In April 2021, the CAA launched a consultation on ATOL protection reform. The consultation will close on 30 July 2021 and the CAA will then consider recommendations ahead of launching a second consultation in early 2022.
ATOL licence holders should be looking to prepare for an outcome whereby they would be mandated to segregate some or all customer monies from operational cash balances until the customer has completed the holiday purchase and returned to the UK.
Total segregation would potentially involve all monies held in secure segregated accounts (either formal customer escrow or trust accounts) and no cash could be moved until the day after the customer returned from holiday. Partial segregation would involve the allowance of a small proportion of monies leaving the account in advance of the holiday to pay suppliers. There are some other options such as mandatory bonds, although these would not improve ATOL member financial resilience nor facilitate timely refunds to consumers.
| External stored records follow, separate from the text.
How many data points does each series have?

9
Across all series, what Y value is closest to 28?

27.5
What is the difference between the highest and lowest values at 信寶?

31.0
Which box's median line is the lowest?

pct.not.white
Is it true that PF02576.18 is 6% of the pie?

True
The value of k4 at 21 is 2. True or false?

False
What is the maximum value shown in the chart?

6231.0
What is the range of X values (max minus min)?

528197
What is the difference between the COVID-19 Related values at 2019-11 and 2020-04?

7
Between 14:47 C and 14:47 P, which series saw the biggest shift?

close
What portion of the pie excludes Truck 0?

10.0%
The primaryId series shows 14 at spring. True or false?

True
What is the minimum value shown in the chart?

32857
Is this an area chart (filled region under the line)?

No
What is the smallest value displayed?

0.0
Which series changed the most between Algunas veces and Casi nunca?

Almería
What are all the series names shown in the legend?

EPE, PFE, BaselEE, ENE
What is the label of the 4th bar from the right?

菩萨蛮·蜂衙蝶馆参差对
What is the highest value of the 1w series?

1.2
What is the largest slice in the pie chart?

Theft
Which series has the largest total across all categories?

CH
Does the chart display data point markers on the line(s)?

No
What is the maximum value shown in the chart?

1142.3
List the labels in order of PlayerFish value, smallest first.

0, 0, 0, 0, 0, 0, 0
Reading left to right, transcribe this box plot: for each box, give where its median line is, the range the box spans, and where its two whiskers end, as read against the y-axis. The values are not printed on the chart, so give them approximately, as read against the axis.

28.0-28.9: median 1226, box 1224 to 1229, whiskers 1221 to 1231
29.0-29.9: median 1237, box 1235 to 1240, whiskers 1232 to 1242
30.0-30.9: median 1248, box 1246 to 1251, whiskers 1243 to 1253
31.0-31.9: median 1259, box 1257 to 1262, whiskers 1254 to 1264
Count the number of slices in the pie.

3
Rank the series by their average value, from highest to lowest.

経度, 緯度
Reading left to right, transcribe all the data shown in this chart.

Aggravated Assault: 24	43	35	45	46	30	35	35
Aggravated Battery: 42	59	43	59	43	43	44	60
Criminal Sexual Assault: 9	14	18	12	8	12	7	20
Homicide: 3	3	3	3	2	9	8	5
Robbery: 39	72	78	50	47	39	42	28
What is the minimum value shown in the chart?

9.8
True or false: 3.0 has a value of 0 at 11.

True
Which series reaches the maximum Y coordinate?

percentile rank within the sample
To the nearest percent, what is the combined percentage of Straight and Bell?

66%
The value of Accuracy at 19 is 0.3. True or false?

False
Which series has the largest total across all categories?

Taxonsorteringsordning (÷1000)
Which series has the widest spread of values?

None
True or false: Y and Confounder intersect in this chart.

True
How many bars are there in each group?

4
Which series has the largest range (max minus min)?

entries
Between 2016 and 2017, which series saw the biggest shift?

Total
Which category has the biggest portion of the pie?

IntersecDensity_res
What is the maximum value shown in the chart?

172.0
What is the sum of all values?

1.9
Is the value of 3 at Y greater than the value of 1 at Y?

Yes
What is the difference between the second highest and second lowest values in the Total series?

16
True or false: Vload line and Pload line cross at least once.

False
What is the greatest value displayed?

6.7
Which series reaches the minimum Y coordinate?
These potential changes are intended to lead to better direct protection of consumers' money, as well as improving the financial resilience of the ATOL scheme.
The consultation document acknowledges that some ATOL protected travel businesses use their customers' advance holiday payments as a source of funding working capital before the holiday has been taken and that, while this is a “long-standing practice in the industry… in some cases it may fail to incentivise sufficiently robust financing arrangements.”
There has been a mixed reaction to the proposals, with some operators calling for more public consultation rather than solely focusing on those businesses in the travel sector, as the changes will impact consumers as well as businesses.
The objective is to reduce risk for consumers when a travel business becomes insolvent and ensure the protection provided by the scheme is not abused. The CAA will make specific proposals in early 2022, though the timing of any implementation period is presently unclear.
Many operators already protect customer money through fund segregation, and so the impact on working capital would be limited. There remain a number where customer and company funds are mixed or only a very small proportion of cash is held in a restricted form such as trust or in escrow. For these players, the changes could make a significant difference to their liquidity, as well as the operational complexity of managing funds between protected and operational accounts. Appropriate planning will be necessary in advance of any changes.